Arbeitsaufträge -
[1] Beantworte zum Text über die Schweizer Klimapolitik diese Fragen:
(a) Welche Marke soll die Schweiz nach dem Willen der SVP durch Zuwanderung nicht knacken?
(b) Welches Bündnis schlägt ein Investitionsprogramm vor?
(c) Wessen Klimapolitik gleicht die FDP Schritt für Schritt ihre eigene an?
[2] Gib aus dem Text über die Schweizer Klimapolitik den Abschnitt wörtlich wieder, der bei „11. Dezember 2023“ beginnt und bei „der Zeit zurückbleibt.“ endet.

Lesetext -
◆ ◆ ◆ ◆ ◆ ◆ ◆
11. Dezember 2023
Während die rechte SVP den Umweltschutz für sich entdeckt, um ihre fremdenfeindliche Politik neu zu beleben, schlägt ein Bündnis von Sozialdemokratie und Grünen ein Investitionsprogramm vor, das aber leider hinter den Aufgaben der Zeit zurückbleibt.
Die SVP möchte verhindern, dass die Schweiz durch Zuwanderung die 10-Millionen-Marke knackt – der Umwelt zuliebe, natürlich.
Die spürbaren Folgen des Klimawandels und ansteigende Energiepreise befeuern die Debatte um die Schweizer Klimapolitik. Die Parteien zwischen den politischen Polen haben zu dieser Debatte wenig beizutragen: Entweder versucht man sich wie die Partei Die Mitte als Hüter des demokratischen Kompromisses aufzuspielen, wobei man inhaltlich mit Parolen wie »Wir wollen eine Klimapolitik, die auf Respekt und Innovation basiert« in kompletter Formlosigkeit aufgeht. Oder man bewegt sich weg von der Mitte, so wie die Freisinnige Demokratische Partei (FDP), die ihre Klimapolitik Schritt für Schritt derjenigen der rechten Schweizerischen Volkspartei (SVP) angleicht.
◆ ◆ ◆ ◆ ◆ ◆ ◆
Bereitgestelltes Material -

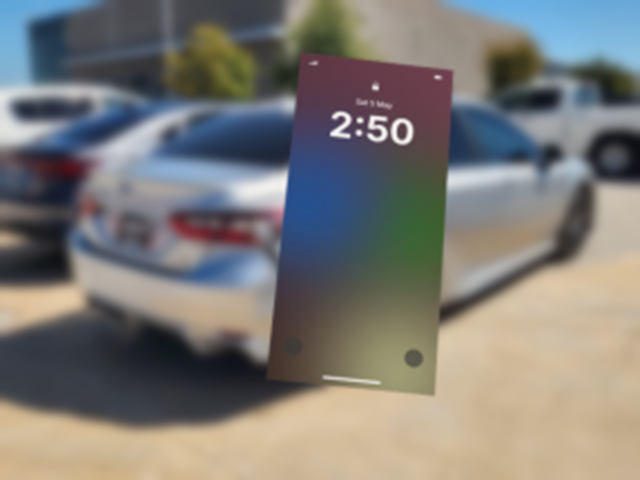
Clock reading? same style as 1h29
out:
2h50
◆ ◆ ◆ ◆ ◆ ◆ ◆
Erwartete Antworten -
[1]
(a) Die 10-Millionen-Marke.
(b) Ein Bündnis von Sozialdemokratie und Grünen.
(c) Die Klimapolitik der rechten Schweizerischen Volkspartei (SVP).

[2]
11. Dezember 2023
Während die rechte SVP den Umweltschutz für sich entdeckt, um ihre fremdenfeindliche Politik neu zu beleben, schlägt ein Bündnis von Sozialdemokratie und Grünen ein Investitionsprogramm vor, das aber leider hinter den Aufgaben der Zeit zurückbleibt.